**TO DO**:
Can you copy all of the lines below exactly as they appear, leaving the pictures out of your answer?
-------- DATA RECORDS
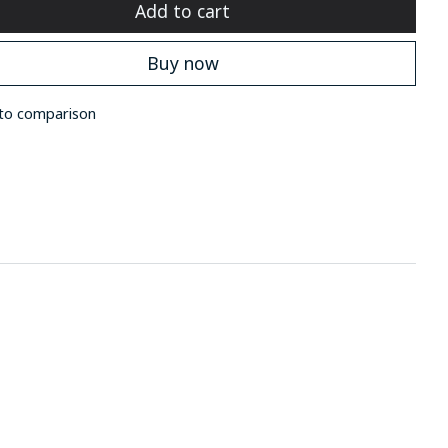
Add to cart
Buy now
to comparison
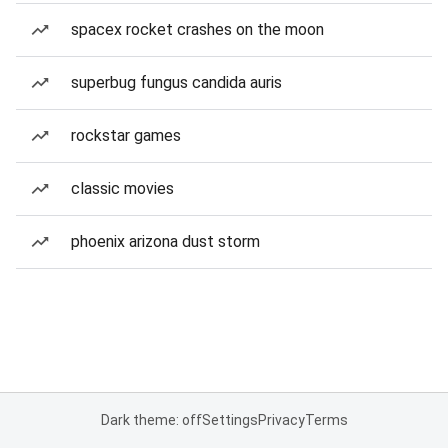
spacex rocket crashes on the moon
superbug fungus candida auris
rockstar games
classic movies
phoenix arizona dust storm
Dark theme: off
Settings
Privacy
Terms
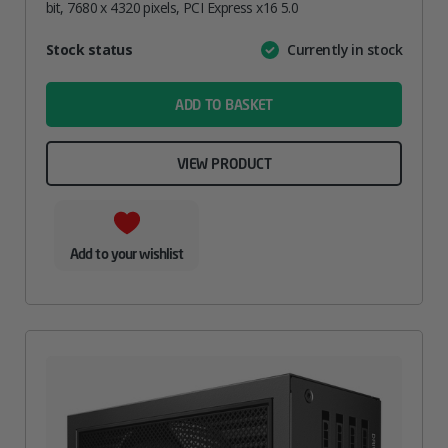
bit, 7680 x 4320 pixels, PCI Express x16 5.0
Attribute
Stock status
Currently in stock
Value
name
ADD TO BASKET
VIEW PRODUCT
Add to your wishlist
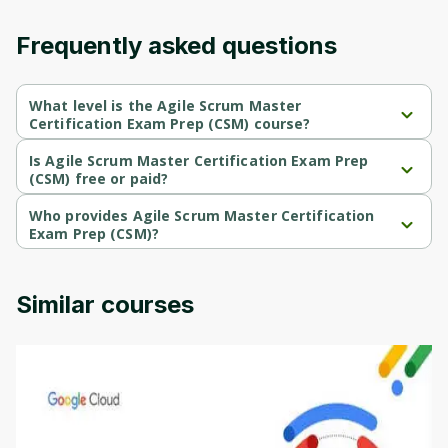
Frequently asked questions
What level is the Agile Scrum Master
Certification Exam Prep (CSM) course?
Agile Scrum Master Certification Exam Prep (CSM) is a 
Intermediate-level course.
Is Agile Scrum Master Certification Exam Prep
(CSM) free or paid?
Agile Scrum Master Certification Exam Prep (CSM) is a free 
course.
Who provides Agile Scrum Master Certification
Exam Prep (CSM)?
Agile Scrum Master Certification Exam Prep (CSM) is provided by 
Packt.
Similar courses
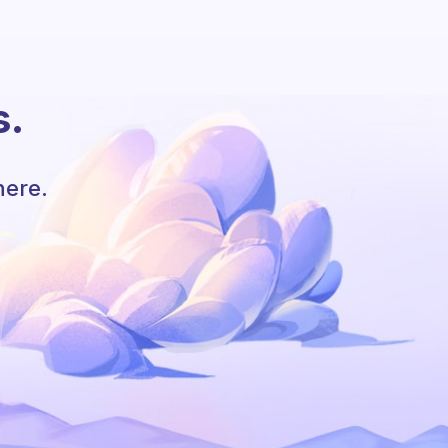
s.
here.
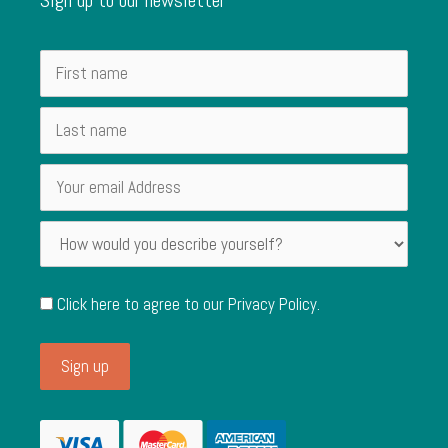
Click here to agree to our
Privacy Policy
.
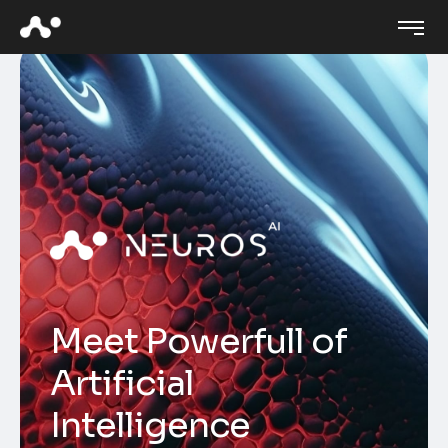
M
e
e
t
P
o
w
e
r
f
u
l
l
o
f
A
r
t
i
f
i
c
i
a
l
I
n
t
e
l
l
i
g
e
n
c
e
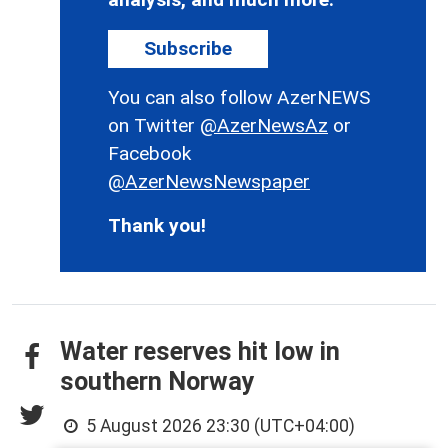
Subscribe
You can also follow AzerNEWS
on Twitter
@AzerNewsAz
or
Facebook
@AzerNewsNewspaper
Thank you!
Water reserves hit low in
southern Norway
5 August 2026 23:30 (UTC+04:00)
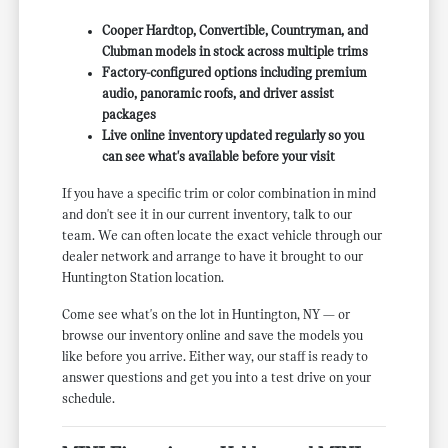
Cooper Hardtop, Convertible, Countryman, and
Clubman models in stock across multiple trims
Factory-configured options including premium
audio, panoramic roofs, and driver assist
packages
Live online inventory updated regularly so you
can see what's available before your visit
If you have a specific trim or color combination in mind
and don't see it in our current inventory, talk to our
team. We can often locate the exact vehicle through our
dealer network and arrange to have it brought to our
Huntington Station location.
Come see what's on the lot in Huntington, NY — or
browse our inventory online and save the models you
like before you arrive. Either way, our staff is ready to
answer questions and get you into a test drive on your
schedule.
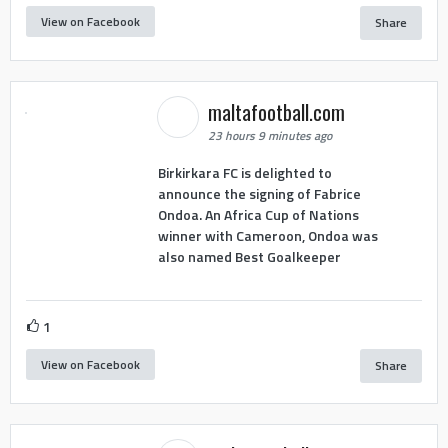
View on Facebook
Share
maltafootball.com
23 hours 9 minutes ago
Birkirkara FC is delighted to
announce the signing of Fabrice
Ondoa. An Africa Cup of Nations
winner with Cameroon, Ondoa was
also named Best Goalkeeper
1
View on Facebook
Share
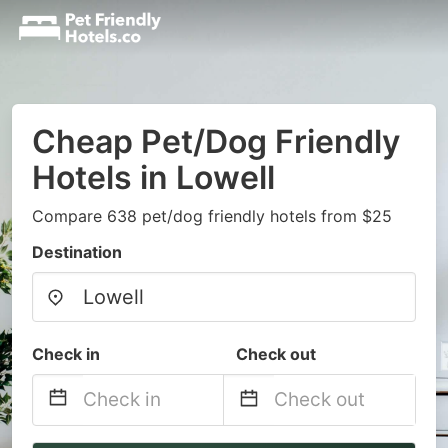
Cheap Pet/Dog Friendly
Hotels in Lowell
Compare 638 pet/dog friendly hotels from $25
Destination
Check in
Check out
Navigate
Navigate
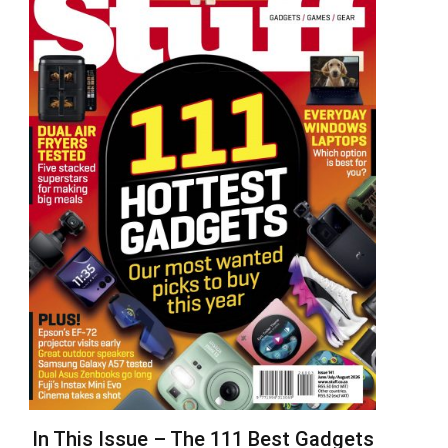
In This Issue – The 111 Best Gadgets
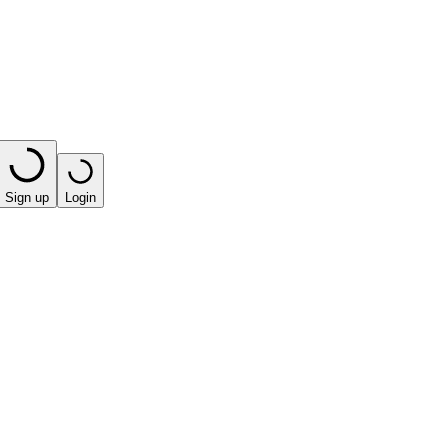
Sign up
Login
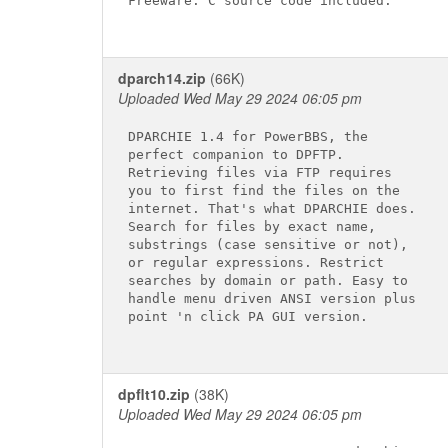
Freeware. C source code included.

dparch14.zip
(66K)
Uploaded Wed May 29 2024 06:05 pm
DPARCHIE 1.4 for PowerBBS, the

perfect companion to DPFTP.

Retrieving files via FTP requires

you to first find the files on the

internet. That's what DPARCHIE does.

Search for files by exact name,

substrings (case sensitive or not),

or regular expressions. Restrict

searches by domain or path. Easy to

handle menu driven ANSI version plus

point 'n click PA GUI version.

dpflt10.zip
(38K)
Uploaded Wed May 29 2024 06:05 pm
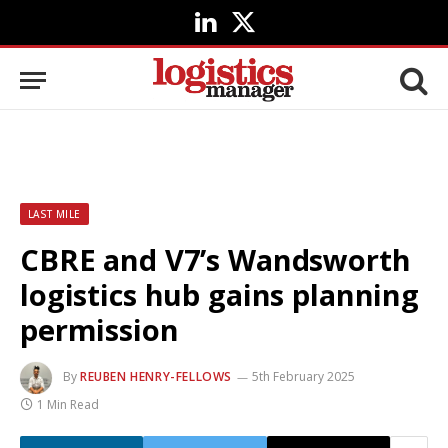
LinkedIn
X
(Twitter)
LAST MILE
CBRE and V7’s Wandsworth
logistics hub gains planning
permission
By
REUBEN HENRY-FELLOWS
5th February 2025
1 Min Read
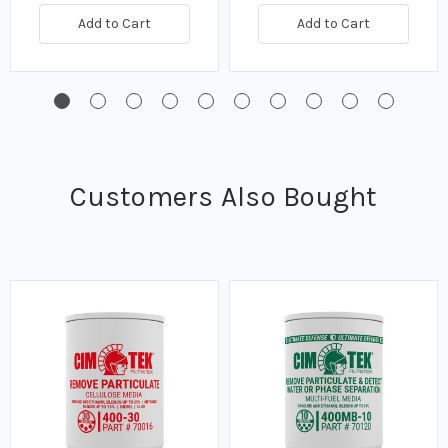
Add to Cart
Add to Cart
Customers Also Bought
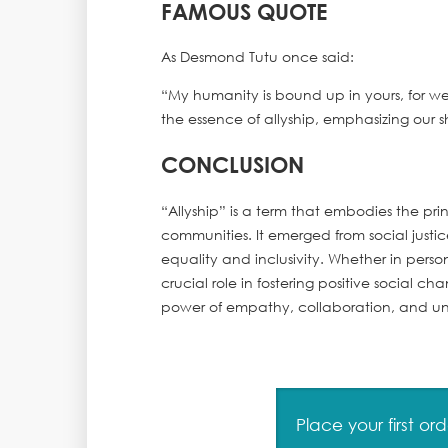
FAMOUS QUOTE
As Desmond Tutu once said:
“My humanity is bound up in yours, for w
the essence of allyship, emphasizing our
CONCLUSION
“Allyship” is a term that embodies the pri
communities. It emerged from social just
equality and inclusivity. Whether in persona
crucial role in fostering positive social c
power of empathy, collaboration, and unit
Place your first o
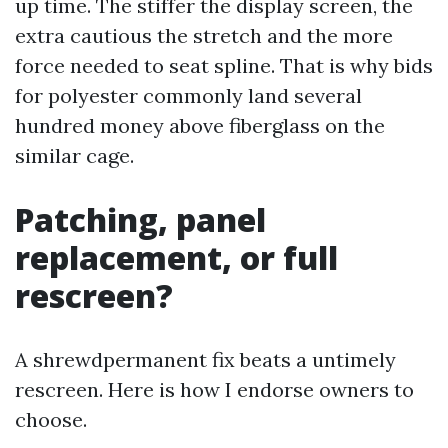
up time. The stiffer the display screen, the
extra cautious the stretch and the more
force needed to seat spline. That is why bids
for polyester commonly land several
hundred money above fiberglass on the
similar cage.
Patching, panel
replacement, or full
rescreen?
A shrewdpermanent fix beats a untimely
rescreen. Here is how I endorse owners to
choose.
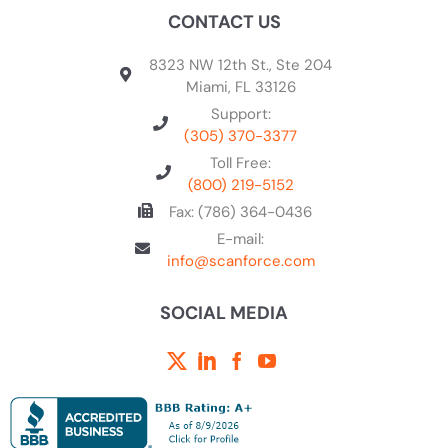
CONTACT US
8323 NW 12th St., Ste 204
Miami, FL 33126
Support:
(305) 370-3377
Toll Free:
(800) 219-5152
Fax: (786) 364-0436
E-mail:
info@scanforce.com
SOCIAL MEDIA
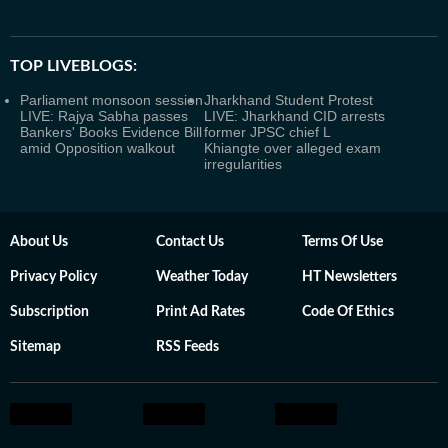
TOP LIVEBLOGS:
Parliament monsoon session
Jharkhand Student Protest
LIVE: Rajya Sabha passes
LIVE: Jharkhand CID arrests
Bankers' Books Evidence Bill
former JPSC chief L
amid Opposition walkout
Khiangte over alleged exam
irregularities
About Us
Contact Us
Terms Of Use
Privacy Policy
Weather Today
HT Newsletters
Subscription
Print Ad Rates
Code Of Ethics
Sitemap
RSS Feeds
----------------
**RESPONSE AREA**:
Add to cart
Buy now
to comparison
spacex rocket crashes on the moon
superbug fungus candida auris
rockstar games
classic movies
phoenix arizona dust storm
Dark theme: off
Settings
Privacy
Terms
bit, 7680 x 4320 pixels, PCI Express x16 5.0
Attribute
Stock status
Currently in stock
Value
name
ADD TO BASKET
VIEW PRODUCT
Add to your wishlist
Frequently asked questions
What level is the Agile Scrum Master
Certification Exam Prep (CSM) course?
Agile Scrum Master Certification Exam Prep (CSM) is a 
Intermediate-level course.
Is Agile Scrum Master Certification Exam Prep
(CSM) free or paid?
Agile Scrum Master Certification Exam Prep (CSM) is a free 
course.
Who provides Agile Scrum Master Certification
Exam Prep (CSM)?
Agile Scrum Master Certification Exam Prep (CSM) is provided by 
Packt.
Similar courses
s.
here.
Click here to agree to our
Privacy Policy
.
M
e
e
t
P
o
w
e
r
f
u
l
l
o
f
A
r
t
i
f
i
c
i
a
l
I
n
t
e
l
l
i
g
e
n
c
e
Subscribe
You can also follow AzerNEWS
on Twitter
@AzerNewsAz
or
Facebook
@AzerNewsNewspaper
Thank you!
Water reserves hit low in
southern Norway
5 August 2026 23:30 (UTC+04:00)
Cooper Hardtop, Convertible, Countryman, and
Clubman models in stock across multiple trims
Factory-configured options including premium
audio, panoramic roofs, and driver assist
packages
Live online inventory updated regularly so you
can see what's available before your visit
If you have a specific trim or color combination in mind
and don't see it in our current inventory, talk to our
team. We can often locate the exact vehicle through our
dealer network and arrange to have it brought to our
Huntington Station location.
Come see what's on the lot in Huntington, NY — or
browse our inventory online and save the models you
like before you arrive. Either way, our staff is ready to
answer questions and get you into a test drive on your
schedule.
View on Facebook
Share
maltafootball.com
23 hours 9 minutes ago
Birkirkara FC is delighted to
announce the signing of Fabrice
Ondoa. An Africa Cup of Nations
winner with Cameroon, Ondoa was
also named Best Goalkeeper
1
View on Facebook
Share
Cheap Pet/Dog Friendly
Hotels in Lowell
Compare 638 pet/dog friendly hotels from $25
Destination
Check in
Check out
Navigate
Navigate
In This Issue – The 111 Best Gadgets
Sign up
Login
Freeware. C source code included.

dparch14.zip
(66K)
Uploaded Wed May 29 2024 06:05 pm
DPARCHIE 1.4 for PowerBBS, the

perfect companion to DPFTP.

Retrieving files via FTP requires

you to first find the files on the

internet. That's what DPARCHIE does.

Search for files by exact name,

substrings (case sensitive or not),

or regular expressions. Restrict

searches by domain or path. Easy to

handle menu driven ANSI version plus

point 'n click PA GUI version.

dpflt10.zip
(38K)
Uploaded Wed May 29 2024 06:05 pm
LinkedIn
X
(Twitter)
LAST MILE
CBRE and V7’s Wandsworth
logistics hub gains planning
permission
By
REUBEN HENRY-FELLOWS
5th February 2025
1 Min Read
Add to Cart
Add to Cart
Customers Also Bought
FAMOUS QUOTE
As Desmond Tutu once said:
“My humanity is bound up in yours, for w
the essence of allyship, emphasizing our
CONCLUSION
“Allyship” is a term that embodies the pri
communities. It emerged from social just
equality and inclusivity. Whether in persona
crucial role in fostering positive social c
power of empathy, collaboration, and unit
Place your first o
up time. The stiffer the display screen, the
extra cautious the stretch and the more
force needed to seat spline. That is why bids
for polyester commonly land several
hundred money above fiberglass on the
similar cage.
Patching, panel
replacement, or full
rescreen?
A shrewdpermanent fix beats a untimely
rescreen. Here is how I endorse owners to
choose.
CONTACT US
8323 NW 12th St., Ste 204
Miami, FL 33126
Support:
(305) 370-3377
Toll Free:
(800) 219-5152
Fax: (786) 364-0436
E-mail:
info@scanforce.com
SOCIAL MEDIA
TOP LIVEBLOGS:
Parliament monsoon session
Jharkhand Student Protest
LIVE: Rajya Sabha passes
LIVE: Jharkhand CID arrests
Bankers' Books Evidence Bill
former JPSC chief L
amid Opposition walkout
Khiangte over alleged exam
irregularities
About Us
Contact Us
Terms Of Use
Privacy Policy
Weather Today
HT Newsletters
Subscription
Print Ad Rates
Code Of Ethics
Sitemap
RSS Feeds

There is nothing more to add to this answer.